En choisissant de porter le nom de Léon lorsqu’il a été élu pape en 2025, Robert Francis Prevost s’était placé dans les pas de son prédécesseur Léon XIII, dont l’encyclique, Rerum novarum, de 1891 marqua l’entrée de l’Eglise catholique dans l’arène sociale. En pleine révolution industrielle, alors que l’exploitation des travailleurs multipliait les drames humains, Léon XIII plaidait pour le droit à un salaire juste et la légitimité des associations ouvrières. En élaborant sa « doctrine sociale », l’Eglise se positionnait entre libéralisme et socialisme et donnait naissance au mouvement de la « démocratie chrétienne ».

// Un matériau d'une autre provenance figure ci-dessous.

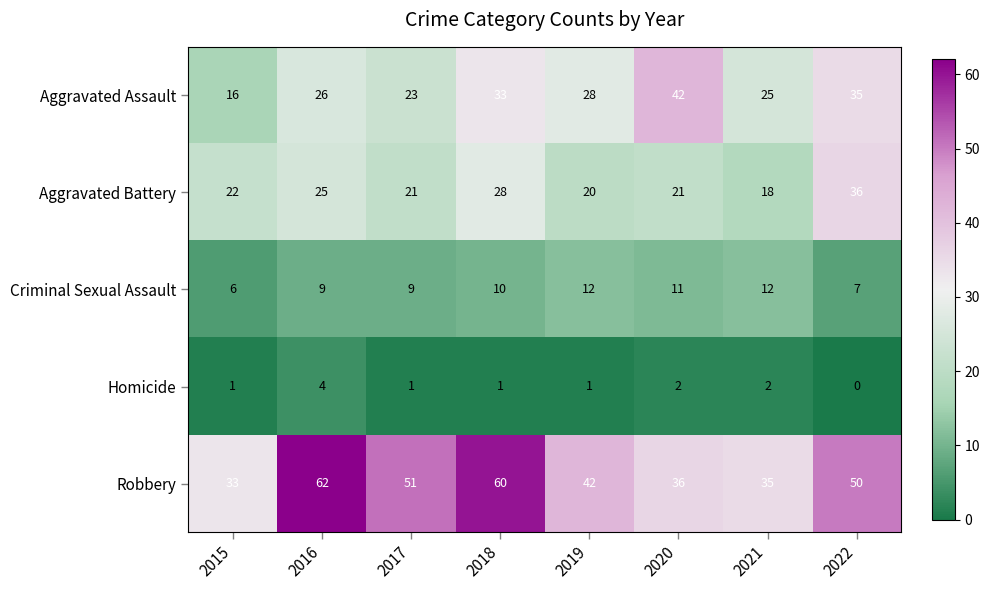

What value does the Robbery series have at 2022?

50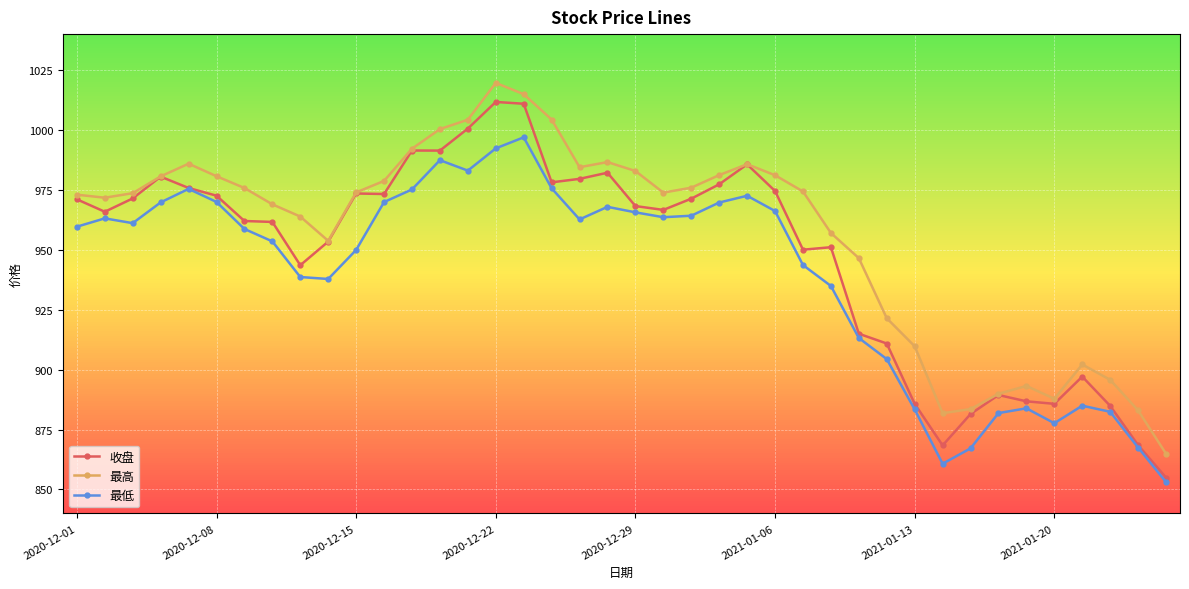

True or false: 最低 has more than 0 interior local peaks.

True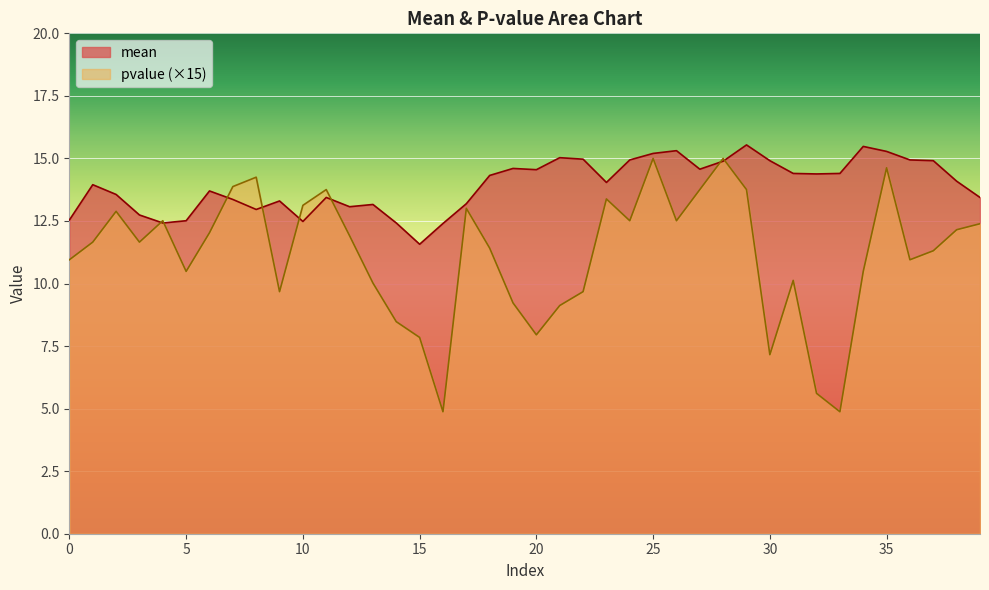

The value of mean at 34 is 9.4. True or false?

False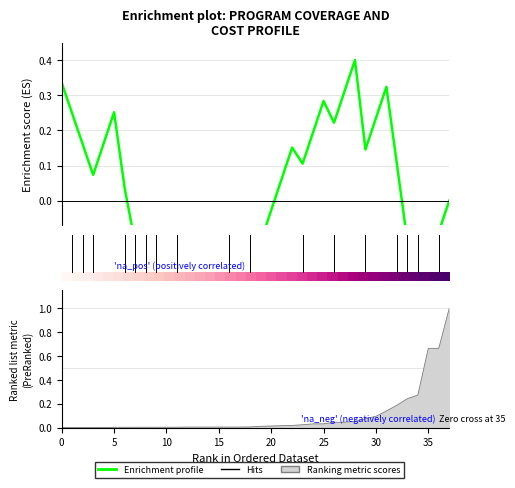

What is the maximum value shown in the chart?

1.0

Le choix par l’actuel pape, Léon XIV, de la date anniversaire de Rerum novarum pour signer Magnifica humanitas (« Magnifique humanité »), sa première encyclique rendue publique lundi 25 mai et consacrée à l’intelligence artificielle (IA), est lourd de sens. En appelant à « désarmer » l’IA et à « remettre l’humain au centre », il considère que la révolution technologique en cours est d’ampleur au moins aussi considérable que celle de la fin du XIXe siècle. Et que les « algorithmes opaques » contrôlés par des firmes privées menacent de faire apparaître de « nouvelles formes de déshumanisation ».

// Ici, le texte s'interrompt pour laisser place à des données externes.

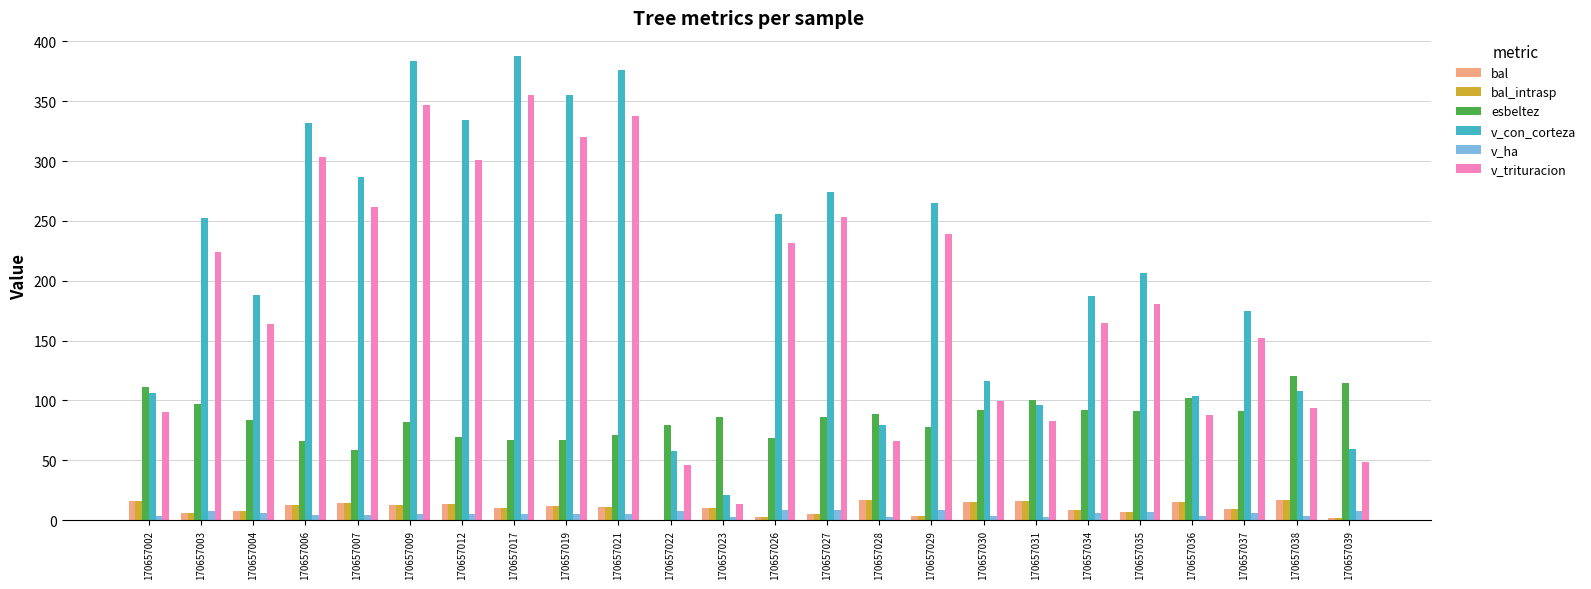

Are the bars horizontal?

No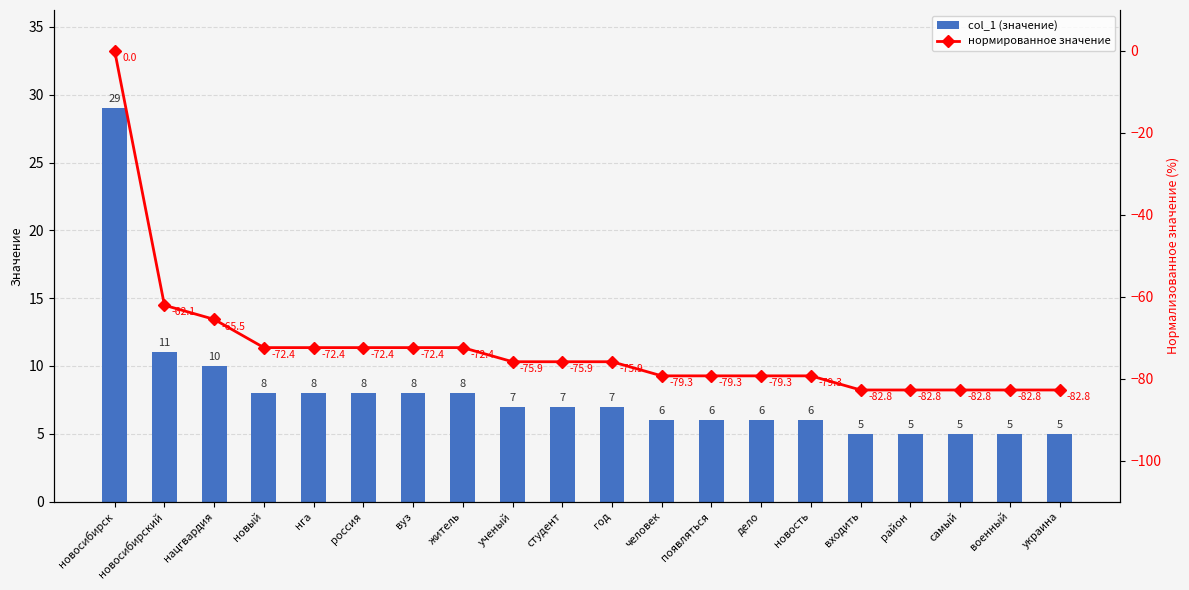

Between новый and студент, which series saw the biggest shift?

нормированное значение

« Désarmer » l’IA ne signifie pas renoncer à la technologie, mais l’empêcher de dominer l’humain. Cela passe moins, affirme le pape, par des choix techniques que par la soumission de l’utilisation des données et des technologies à « un contrôle public » et l’affirmation du « rôle irremplaçable de la personne ».

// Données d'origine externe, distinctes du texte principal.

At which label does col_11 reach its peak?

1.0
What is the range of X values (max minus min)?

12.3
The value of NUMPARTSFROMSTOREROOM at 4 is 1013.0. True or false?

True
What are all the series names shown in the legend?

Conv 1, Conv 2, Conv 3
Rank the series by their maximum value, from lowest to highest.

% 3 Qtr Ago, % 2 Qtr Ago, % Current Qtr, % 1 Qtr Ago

Face à l’opposition entre scénarios optimistes (productivité accrue et nouveaux métiers) et alarmistes (transitions brutales et exclusion), l’encyclique déplace ainsi utilement le débat. L’enjeu n’est pas seulement quantitatif, il est aussi humain. Il concerne la qualité et le sens du travail, la dignité des personnes et la capacité d’adaptation des sociétés.
Léon XIV prend également position dans un domaine où l’intelligence artificielle fait peser un autre risque de déshumanisation, celui de la guerre. La présence à Rome, à la conférence de presse de lancement de l’encyclique, de l’un des fondateurs de la firme californienne Anthropic, qui s’est heurté au Pentagone du fait de son refus d’utiliser l’IA pour rendre les armes autonomes, le confirme : le pape américano-péruvien est déterminé à rappeler au monde ses obligations morales, même en désavouant l’administration Trump, en particulier le vice-président, J. D. Vance.
Converti récemment au catholicisme, ce dernier prétend donner à Léon XIV des leçons de théologie auxquelles le pape répond fermement en réaffirmant « le dépassement de la théorie de la “guerre juste” ». C’est précisément parce que le monde s’engage dans une spirale mortifère banalisant une « culture violente de la puissance » que l’intelligence artificielle doit, selon le pape, faire l’objet de ce qu’exècre le plus la Maison Blanche, une régulation internationale. Un rappel et un vœu salutaires qui, malheureusement, relèvent pour l’instant de l’utopie.
Les avertissements de l’encyclique sont d’autant plus retentissants et nécessaires qu’ils sont adressés au monde entier, à un moment où les discours politiques éclairés sur les enjeux humains de l’IA sont rares, étouffés par les propos contradictoires de ses promoteurs et par ceux d’un Donald Trump obsédé par les effets potentiels sur la croissance. Qu’il faille une autorité religieuse pour rappeler avec force des principes humanitaires, qui devraient être défendus par tous les régimes démocratiques, n’a rien de rassurant.